Google Adds Improvements to Data Loss Prevention API


security red hero img

In a recent blog post on the Google Cloud Platform blog, Google announced several improvements to their Data Loss Prevention API, a service that can be used to manage sensitive user data.

The Data Loss Prevention (DLP) API, which was released as a beta this past March, can be used to detect and secure a variety of different types of personal data, including names, credit card numbers, and social security numbers, among others. This is done by analyzing the data using more than 50 predefined detectors that look for patterns, formats, checksums, etc. in order to determine if it contains personally identifiable information.

The DLP API offers built-in support for Google’s Cloud Storage, BigQuery, and Cloud Datastore platforms.
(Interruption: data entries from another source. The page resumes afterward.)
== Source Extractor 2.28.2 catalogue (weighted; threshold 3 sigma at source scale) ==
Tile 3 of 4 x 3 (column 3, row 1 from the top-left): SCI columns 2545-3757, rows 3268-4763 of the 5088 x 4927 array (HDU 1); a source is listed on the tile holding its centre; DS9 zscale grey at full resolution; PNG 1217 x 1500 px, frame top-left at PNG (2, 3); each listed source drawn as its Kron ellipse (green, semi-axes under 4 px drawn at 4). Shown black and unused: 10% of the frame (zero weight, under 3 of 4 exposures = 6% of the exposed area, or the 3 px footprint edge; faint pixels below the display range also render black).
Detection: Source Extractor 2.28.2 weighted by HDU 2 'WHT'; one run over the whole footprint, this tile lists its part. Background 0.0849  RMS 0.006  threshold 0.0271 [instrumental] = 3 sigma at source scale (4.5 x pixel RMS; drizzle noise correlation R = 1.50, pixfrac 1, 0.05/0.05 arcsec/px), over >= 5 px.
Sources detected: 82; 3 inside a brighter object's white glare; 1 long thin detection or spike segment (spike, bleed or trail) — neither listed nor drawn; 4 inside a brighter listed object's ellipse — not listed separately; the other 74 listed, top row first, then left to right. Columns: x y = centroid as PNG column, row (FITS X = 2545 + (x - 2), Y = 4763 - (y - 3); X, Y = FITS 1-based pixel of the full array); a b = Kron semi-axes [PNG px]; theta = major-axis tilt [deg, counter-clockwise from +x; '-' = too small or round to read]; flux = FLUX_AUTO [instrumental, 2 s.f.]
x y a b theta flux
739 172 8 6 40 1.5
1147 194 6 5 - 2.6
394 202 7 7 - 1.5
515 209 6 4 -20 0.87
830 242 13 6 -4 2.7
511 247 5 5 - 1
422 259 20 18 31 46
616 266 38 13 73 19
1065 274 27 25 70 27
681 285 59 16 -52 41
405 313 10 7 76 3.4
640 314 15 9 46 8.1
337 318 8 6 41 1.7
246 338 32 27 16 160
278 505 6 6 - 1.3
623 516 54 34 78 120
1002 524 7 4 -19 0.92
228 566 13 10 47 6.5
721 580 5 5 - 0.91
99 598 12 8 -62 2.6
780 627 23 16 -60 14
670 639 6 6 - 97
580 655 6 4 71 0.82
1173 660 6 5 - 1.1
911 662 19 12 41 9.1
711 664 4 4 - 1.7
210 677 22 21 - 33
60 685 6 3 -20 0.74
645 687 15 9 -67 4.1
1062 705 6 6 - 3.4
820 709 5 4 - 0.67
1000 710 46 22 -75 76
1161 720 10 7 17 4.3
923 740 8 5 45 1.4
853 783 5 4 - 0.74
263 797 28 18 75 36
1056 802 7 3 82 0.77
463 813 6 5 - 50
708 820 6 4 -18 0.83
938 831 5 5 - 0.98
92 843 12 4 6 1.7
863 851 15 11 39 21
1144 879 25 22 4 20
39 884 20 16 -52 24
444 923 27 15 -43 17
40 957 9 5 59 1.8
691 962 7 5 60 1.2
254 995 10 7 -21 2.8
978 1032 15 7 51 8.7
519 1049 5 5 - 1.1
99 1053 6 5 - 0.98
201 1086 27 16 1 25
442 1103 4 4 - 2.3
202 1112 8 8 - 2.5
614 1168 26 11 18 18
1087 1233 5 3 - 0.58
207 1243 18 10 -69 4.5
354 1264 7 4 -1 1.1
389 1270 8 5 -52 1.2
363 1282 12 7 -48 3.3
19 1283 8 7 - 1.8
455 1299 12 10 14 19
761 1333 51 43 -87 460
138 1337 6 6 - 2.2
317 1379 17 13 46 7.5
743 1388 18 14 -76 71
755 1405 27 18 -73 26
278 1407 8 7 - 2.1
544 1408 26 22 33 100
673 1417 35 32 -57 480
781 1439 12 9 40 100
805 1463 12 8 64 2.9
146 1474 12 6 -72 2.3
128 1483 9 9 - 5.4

Those who use third-party data storage services can also check to see if their data contains any potentially sensitive information by simply feeding it into the Data Loss Prevention API.

Some of the features that were recently added to the DLP API include:

Redaction and Suppression – This can be used to remove entire values or records from user data, which can be useful when it comes to keeping data out of the hands of those who don’t require access to it. In the case of a redaction or suppression, identifying data is removed or “covered up” so that users can’t see what the underlying data actually is. For example, the phone number “555-555-5555” may become “***-***-****” when redacted or may not be included at all if suppressed.

Partial Masking – For situations when one would like to hide part of a user’s data, partial masking can be employed. Some examples of this may include showing only the last four digits of a credit card or social security number or only showing the first few digits of a telephone number in order to maintain privacy, while still allowing some of the data to be shown. This could be useful for having users confirm that previously entered data is still correct, etc.

Tokenization and Secure Hashing – In situations where it’s necessary to maintain context without showing actual user data, tokenization and hashing can be useful. With this feature, one can still see what the data should look like or where it should be, but will not see the actual data itself as the values are encrypted (using either format-preserving encryption or hashing) to ensure the security of the data. With this feature, tokens are key-based and can be configured as either reversible or non-reversible, based on the preference of the DLP API user.

Dynamic Data Masking – When it comes to masking sensitive data in real time, while also maintaining the original data, dynamic data masking can be useful. This sort of data masking makes sense for live chat or streaming scenarios, where users may be asked to provide personal details so that a customer service representative can access their accounts. Organizations can configure who can see what data, depending on their specific needs.

Google’s Data Loss Prevention API also includes several other methods for securing user data, including bucketing, K-anonymity, and L-diversity, with a full list of data protection techniques being available on the “Documentation” section of the Data Loss Prevention API’s website.

With more and more services moving to the cloud, it’s becoming more important than ever for organizations to maintain the security of user and customer data, especially when it comes to personally identifiable information and other sensitive data like credit card and social security numbers. With a service like Google’s Data Loss Prevention API, organizations can rest a bit easier knowing that sensitive data can be obscured or even hidden altogether, which is something that can be invaluable in today’s world.